Text passage:
....

# Is Interest on Loans Deposited to TFSA Tax Deductible?



## alexei (Jul 2, 2012)

If I borrow say 5000 at 3% and deposit the money into a TFSA for investment purposes, will I be able to write off the interest payed on the principle?

My understanding is that this works with margin brokerage accounts. 

Also do you have any advice on how (what kind of paperwork) to keep track of these interest payments for tax purposes. For instance if I were to borrow from a credit card how would I show that this money was used specifically for investments?


----------



## Causalien (Apr 4, 2009)

alexei said:


> If I borrow say 5000 at 3% and deposit the money into a TFSA for investment purposes, will I be able to write off the interest payed on the principle?
> 
> My understanding is that this works with margin brokerage accounts.
> 
> Also do you have any advice on how (what kind of paperwork) to keep track of these interest payments for tax purposes. For instance if I were to borrow from a credit card how would I show that this money was used specifically for investments?


No.

That's what I read somewhere.

Question is, how are people going to track this? You take out a loan, send it to your margin account and sell a put for the amount
Then do a direct stock transfer to TFSA of another brokerage at some random time in the future. All hidden within 100s of transactions per month. Even you are not sure.


----------



## doctrine (Sep 30, 2011)

No, the interest is not tax deductible. The same goes for RRSP loans. It is up to you to track and prove your loan remains tax deductible, and if CRA finds out otherwise, be prepared for big penalties.


----------



## Cal (Jun 17, 2009)

No. You are already getting a tax break in the TFSA. They won't give you another one on it. (same for rrsp as mentined above)

You may not want to use your cc for investment loan usage. See your bank rep regarding a HELOC or LOC.

I think there are already a few threads on this though, the search function may help you gain more information.

....

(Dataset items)
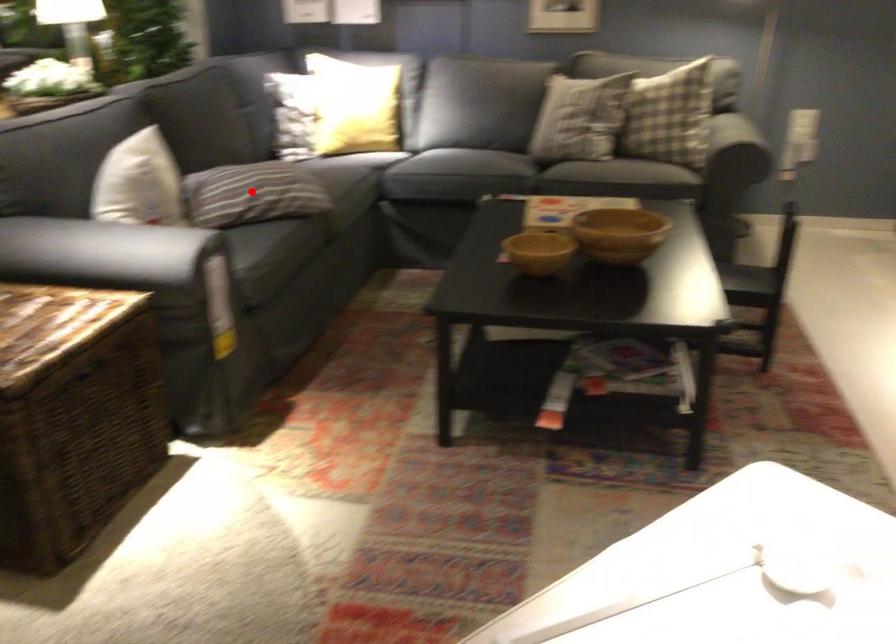
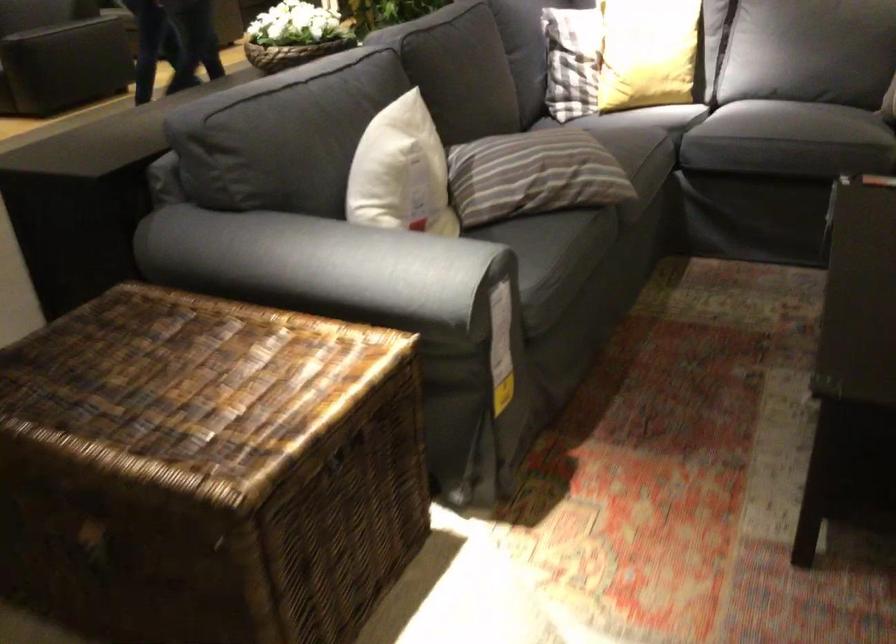
Question: I am providing you with two images of the same scene from different viewpoints. A red point is marked on the first image. Can you still see the location of the red point in image 2?

Choices:
 (A) Yes
 (B) No

Answer: (A)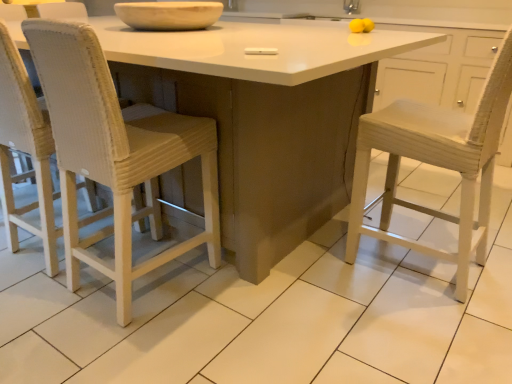
Find the location of a particular element. This screenshot has width=512, height=384. silver metallic faucet at upper right is located at coordinates (351, 6).

This screenshot has height=384, width=512. What do you see at coordinates (169, 15) in the screenshot? I see `matte white bowl at upper center` at bounding box center [169, 15].

This screenshot has height=384, width=512. I want to click on woven white chair at left, so click(x=115, y=154).

Based on their sizes in the image, would you say woven white chair at left is bigger or smaller than matte white bowl at upper center?

In the image, woven white chair at left appears to be larger than matte white bowl at upper center.

Which is closer, (130, 216) or (131, 13)?

Point (130, 216)

From the image's perspective, would you say woven white chair at left is positioned over matte white bowl at upper center?

No, from the image's perspective, woven white chair at left is not on top of matte white bowl at upper center.

Is the depth of woven white chair at left greater than that of matte white bowl at upper center?

No, woven white chair at left is in front of matte white bowl at upper center.

Where is `faucet behind the white matte table at center`? The image size is (512, 384). faucet behind the white matte table at center is located at coordinates (351, 6).

Is silver metallic faucet at upper right bigger than white matte table at center?

No, silver metallic faucet at upper right is not bigger than white matte table at center.

Would you say silver metallic faucet at upper right is outside white matte table at center?

That's correct, silver metallic faucet at upper right is outside of white matte table at center.

Consider the image. Are silver metallic faucet at upper right and white matte table at center beside each other?

They are not placed beside each other.

In terms of height, does woven white chair at left look taller or shorter compared to white matte table at center?

woven white chair at left is taller than white matte table at center.

Which is less distant, (64, 198) or (311, 220)?

Point (64, 198) appears to be closer to the viewer than point (311, 220).

From a real-world perspective, is woven white chair at left on white matte table at center?

Indeed, from a real-world perspective, woven white chair at left stands above white matte table at center.

Could you tell me if white matte table at center is turned towards matte white bowl at upper center?

No, white matte table at center is not turned towards matte white bowl at upper center.

Considering the points (247, 126) and (163, 3), which point is in front, point (247, 126) or point (163, 3)?

Point (247, 126)

Is there a large distance between white matte table at center and matte white bowl at upper center?

white matte table at center is actually quite close to matte white bowl at upper center.

The width and height of the screenshot is (512, 384). Identify the location of bowl behind the white matte table at center. (169, 15).

From the image's perspective, is white matte table at center located above silver metallic faucet at upper right?

No, from the image's perspective, white matte table at center is not over silver metallic faucet at upper right.

Is silver metallic faucet at upper right surrounded by white matte table at center?

Definitely not — silver metallic faucet at upper right is not inside white matte table at center.

Is white matte table at center bigger than silver metallic faucet at upper right?

Yes.

Consider the image. Considering the sizes of white matte table at center and silver metallic faucet at upper right in the image, is white matte table at center taller or shorter than silver metallic faucet at upper right?

Clearly, white matte table at center is taller compared to silver metallic faucet at upper right.

Find the location of a particular element. The width and height of the screenshot is (512, 384). faucet that appears above the matte white bowl at upper center (from the image's perspective) is located at coordinates coord(351,6).

Are silver metallic faucet at upper right and matte white bowl at upper center far apart?

silver metallic faucet at upper right is far away from matte white bowl at upper center.

Does silver metallic faucet at upper right come behind matte white bowl at upper center?

Yes, it is.

Measure the distance from matte white bowl at upper center to white matte table at center.

The distance of matte white bowl at upper center from white matte table at center is 22.95 inches.

Does matte white bowl at upper center have a lesser height compared to white matte table at center?

Yes.

Who is more distant, matte white bowl at upper center or white matte table at center?

matte white bowl at upper center is further from the camera.

At what (x,y) coordinates should I click in order to perform the action: click on table in front of the matte white bowl at upper center. Please return your answer as a coordinate pair (x, y). Image resolution: width=512 pixels, height=384 pixels. Looking at the image, I should click on (264, 117).

Image resolution: width=512 pixels, height=384 pixels. Find the location of `chair below the matte white bowl at upper center (from the image's perspective)`. chair below the matte white bowl at upper center (from the image's perspective) is located at coordinates (115, 154).

Image resolution: width=512 pixels, height=384 pixels. What are the coordinates of `table that is in front of the silver metallic faucet at upper right` in the screenshot? It's located at (264, 117).

Based on their spatial positions, is woven white chair at left or silver metallic faucet at upper right further from white matte table at center?

Among the two, silver metallic faucet at upper right is located further to white matte table at center.

Which object lies nearer to the anchor point woven white chair at left, white matte table at center or silver metallic faucet at upper right?

white matte table at center lies closer to woven white chair at left than the other object.

Estimate the real-world distances between objects in this image. Which object is further from matte white bowl at upper center, woven white chair at left or white matte table at center?

The object further to matte white bowl at upper center is woven white chair at left.

From the image, which object appears to be farther from woven white chair at left, matte white bowl at upper center or silver metallic faucet at upper right?

Based on the image, silver metallic faucet at upper right appears to be further to woven white chair at left.

Consider the image. From the image, which object appears to be farther from woven white chair at left, white matte table at center or matte white bowl at upper center?

The object further to woven white chair at left is matte white bowl at upper center.

Which object lies nearer to the anchor point woven white chair at left, silver metallic faucet at upper right or white matte table at center?

Among the two, white matte table at center is located nearer to woven white chair at left.

Considering their positions, is silver metallic faucet at upper right positioned closer to white matte table at center than matte white bowl at upper center?

Among the two, matte white bowl at upper center is located nearer to white matte table at center.

Based on the photo, from the image, which object appears to be nearer to matte white bowl at upper center, silver metallic faucet at upper right or white matte table at center?

The object closer to matte white bowl at upper center is white matte table at center.

This screenshot has width=512, height=384. Find the location of `bowl between woven white chair at left and silver metallic faucet at upper right in the front-back direction`. bowl between woven white chair at left and silver metallic faucet at upper right in the front-back direction is located at coordinates (169, 15).

Locate an element on the screen. Image resolution: width=512 pixels, height=384 pixels. bowl between white matte table at center and silver metallic faucet at upper right in the front-back direction is located at coordinates (169, 15).

The height and width of the screenshot is (384, 512). What are the coordinates of `chair between white matte table at center and silver metallic faucet at upper right in the front-back direction` in the screenshot? It's located at (115, 154).

Where is `chair between white matte table at center and matte white bowl at upper center along the z-axis`? The width and height of the screenshot is (512, 384). chair between white matte table at center and matte white bowl at upper center along the z-axis is located at coordinates (115, 154).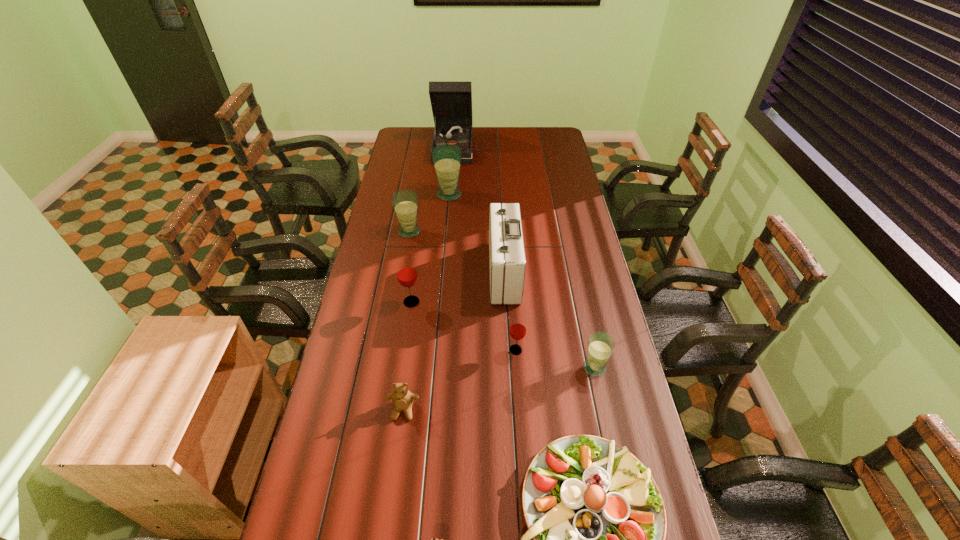
You are a GUI agent. You are given a task and a screenshot of the screen. Output one action in this format:
    pyautogui.click(x=<x>, y=<y>)
    Task: Click on the nearest glass
    
    Given the screenshot: What is the action you would take?
    (x=601, y=345)

Identify the location of the fourth farthest glass. This screenshot has width=960, height=540. (517, 331).

The height and width of the screenshot is (540, 960). Find the location of `the sixth farthest object`. the sixth farthest object is located at coordinates (517, 331).

Where is `teddy bear`? teddy bear is located at coordinates (402, 399).

I want to click on vacant space located 0.150m on the front-facing side of the phonograph_record, so click(x=456, y=181).

The image size is (960, 540). What are the coordinates of `blank space located on the right of the ninth nearest object` in the screenshot? It's located at (530, 195).

Find the location of a particular element. The image size is (960, 540). vacant area situated on the front-facing side of the red first-aid kit is located at coordinates (394, 272).

Identify the location of vacant space located on the front-facing side of the red first-aid kit. Image resolution: width=960 pixels, height=540 pixels. (421, 272).

This screenshot has width=960, height=540. In order to click on blank space located on the front-facing side of the red first-aid kit in this screenshot , I will do `click(461, 272)`.

Where is `free location located on the right of the third farthest glass`? free location located on the right of the third farthest glass is located at coordinates (513, 302).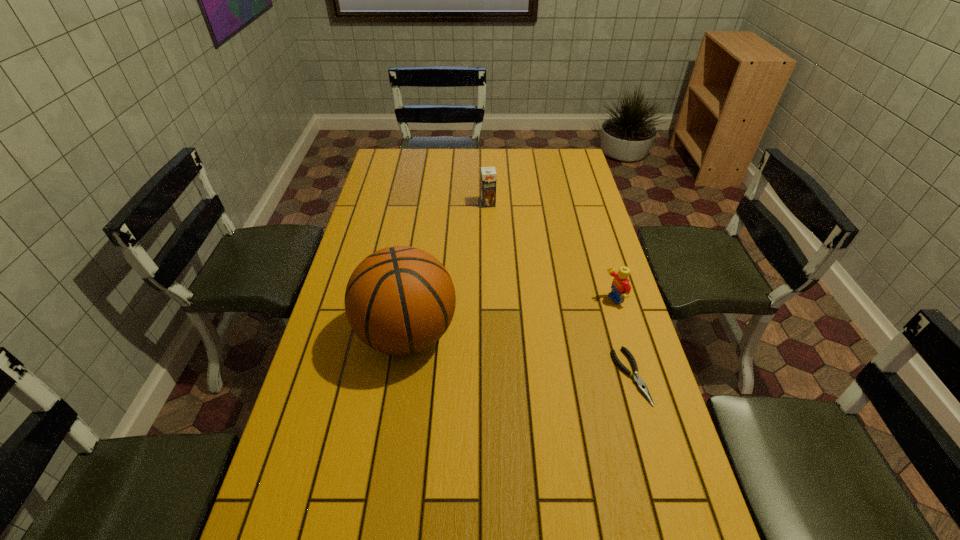
Locate an element on the screen. free space at the right edge is located at coordinates (622, 440).

The height and width of the screenshot is (540, 960). Identify the location of vacant space at the far right corner of the desktop. (566, 167).

Locate an element on the screen. The image size is (960, 540). vacant area between the pliers and the Lego is located at coordinates (622, 338).

Where is `unoccupied position between the Lego and the shortest object`? The width and height of the screenshot is (960, 540). unoccupied position between the Lego and the shortest object is located at coordinates (622, 338).

This screenshot has height=540, width=960. In order to click on empty space between the leftmost object and the shortest object in this screenshot , I will do `click(518, 355)`.

In order to click on free space between the third object from right to left and the shortest object in this screenshot , I will do `click(560, 290)`.

Where is `free area in between the second object from left to right and the tallest object`? This screenshot has width=960, height=540. free area in between the second object from left to right and the tallest object is located at coordinates (447, 268).

What are the coordinates of `empty space between the basketball and the pliers` in the screenshot? It's located at (518, 355).

This screenshot has height=540, width=960. Find the location of `empty space that is in between the third shortest object and the Lego`. empty space that is in between the third shortest object and the Lego is located at coordinates (550, 252).

The height and width of the screenshot is (540, 960). I want to click on vacant space that is in between the pliers and the second shortest object, so [x=622, y=338].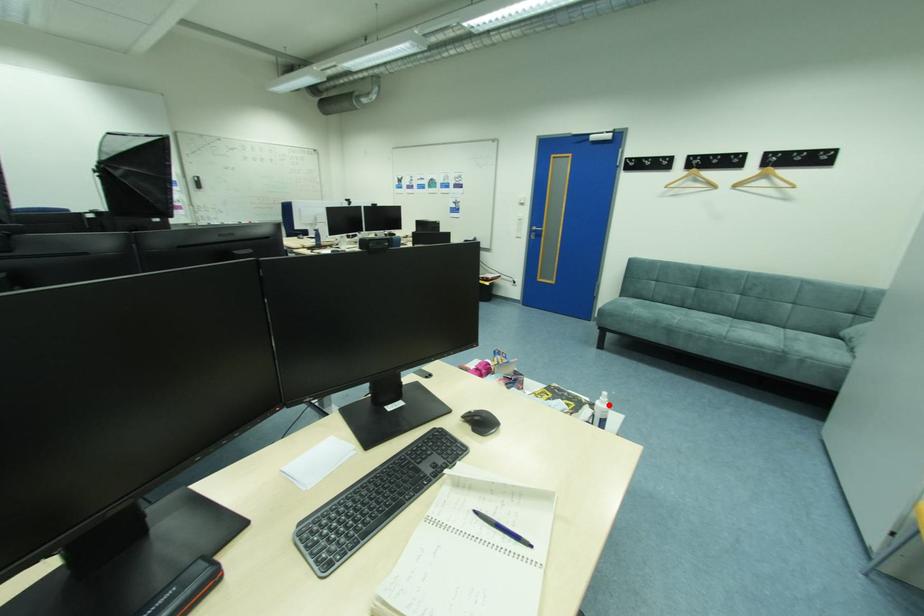
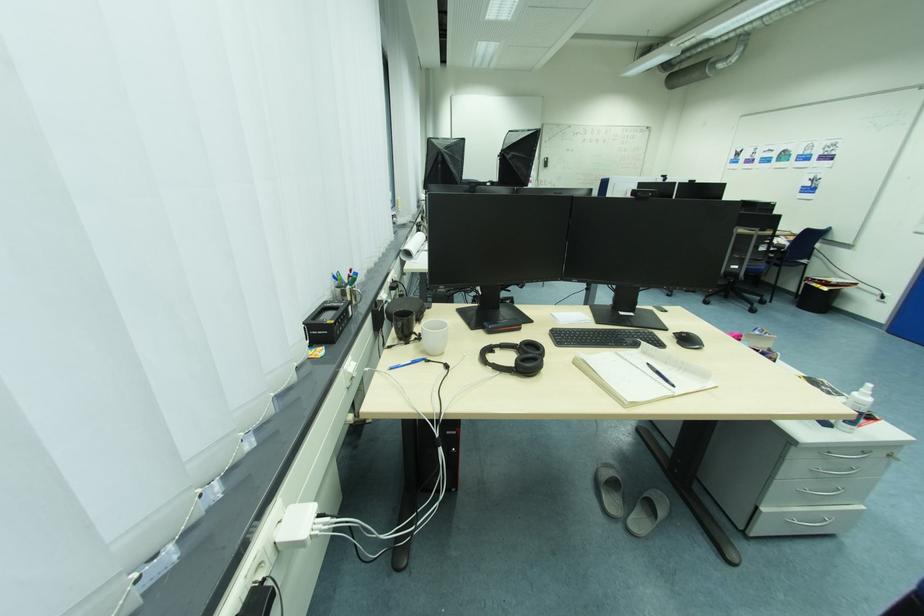
Question: A red point is marked in image1. In image2, is the corresponding 3D point closer to the camera or farther? Reply with the corresponding letter.

Choices:
 (A) The corresponding 3D point is closer.
 (B) The corresponding 3D point is farther.

Answer: (A)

....

Tasks and exercises:
a. Restate the paragraph of the forum thread that begins "No, the interest is not tax deductible" as a short bulleted list that keeps its main facts.
b. Answer these questions from the forum thread, one per line:
(i) What interest rate does the opening post use in its borrowing example?
(ii) With which type of account does the opening poster believe the interest write-off works?
(iii) Which two borrowing options does the final post suggest discussing with a bank representative instead of using a credit card?
c. Carry the forum thread forward by writing the next reply in the same style.
The items are taken from a separate source and are not connected to the forum thread.

Activity answers:
a.
- Interest on a loan deposited to a TFSA is not tax deductible.
- The same rule applies to RRSP loans.
- The borrower must track and prove that a loan remains tax deductible.
- If CRA finds otherwise, big penalties may follow.

b.
(i) 3%
(ii) Margin brokerage accounts
(iii) A HELOC or a LOC

c.
----------



## sharbit (Apr 26, 2012)

As Causalien stated it is not deductable.

TFSA + RRSP are legally seperate entities that don't pay tax on their gains (and there are no breaks on their losses/expenses). The margin accounts you mention are titled to "you" and the point of the tax break is to allow you to offset your expenses against your gains as a business would. Typically you should be able to trace the borrowing of funds to the purchase of the investment. The investment should also have a resonable expectation of profit (ie pays dividends). If you don't have any securities in a non tax sheltered investment account you shouldn't be claiming investment expenses. This would be an instant red flag.

Lastly, (for many reasons) don't borrow from your credit card to invest. The recommended way to do things is to keep the "investment loan" seperate from all other loans. If you accidently mix it you risk loosing all deductability.


----------



## wayne (May 2, 2015)

*Indirect margin use for TFSA*

OK, So by the letter of the tax code borrowing from margin for investment purchases in a TFSA is not tax deductible. This is outlined pretty clearly in; http://www.cra-arc.gc.ca/tx/ndvdls/tpcs/ncm-tx/rtrn/cmpltng/ddctns/lns206-236/221/menu-eng.html

I agree with the comments on credit. Any source of credit should be clearly identifiable; separate LOC or specific loan with purpose and under no circumstance should anyone use a credit card for such purposes. Easiest simply to set up a margin account IMO.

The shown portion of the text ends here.